(Records supplied Opens)

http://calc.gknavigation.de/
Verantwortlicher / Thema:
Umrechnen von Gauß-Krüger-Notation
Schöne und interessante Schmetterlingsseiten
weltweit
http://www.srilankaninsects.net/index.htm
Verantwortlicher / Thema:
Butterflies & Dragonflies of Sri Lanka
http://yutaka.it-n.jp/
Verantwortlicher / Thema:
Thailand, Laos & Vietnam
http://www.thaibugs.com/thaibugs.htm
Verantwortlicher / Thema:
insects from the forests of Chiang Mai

(Records supplied Closes)

Print every record above once more, exactly as written.

**Written solution**
http://calc.gknavigation.de/
Verantwortlicher / Thema:
Umrechnen von Gauß-Krüger-Notation
Schöne und interessante Schmetterlingsseiten
weltweit
http://www.srilankaninsects.net/index.htm
Verantwortlicher / Thema:
Butterflies & Dragonflies of Sri Lanka
http://yutaka.it-n.jp/
Verantwortlicher / Thema:
Thailand, Laos & Vietnam
http://www.thaibugs.com/thaibugs.htm
Verantwortlicher / Thema:
insects from the forests of Chiang Mai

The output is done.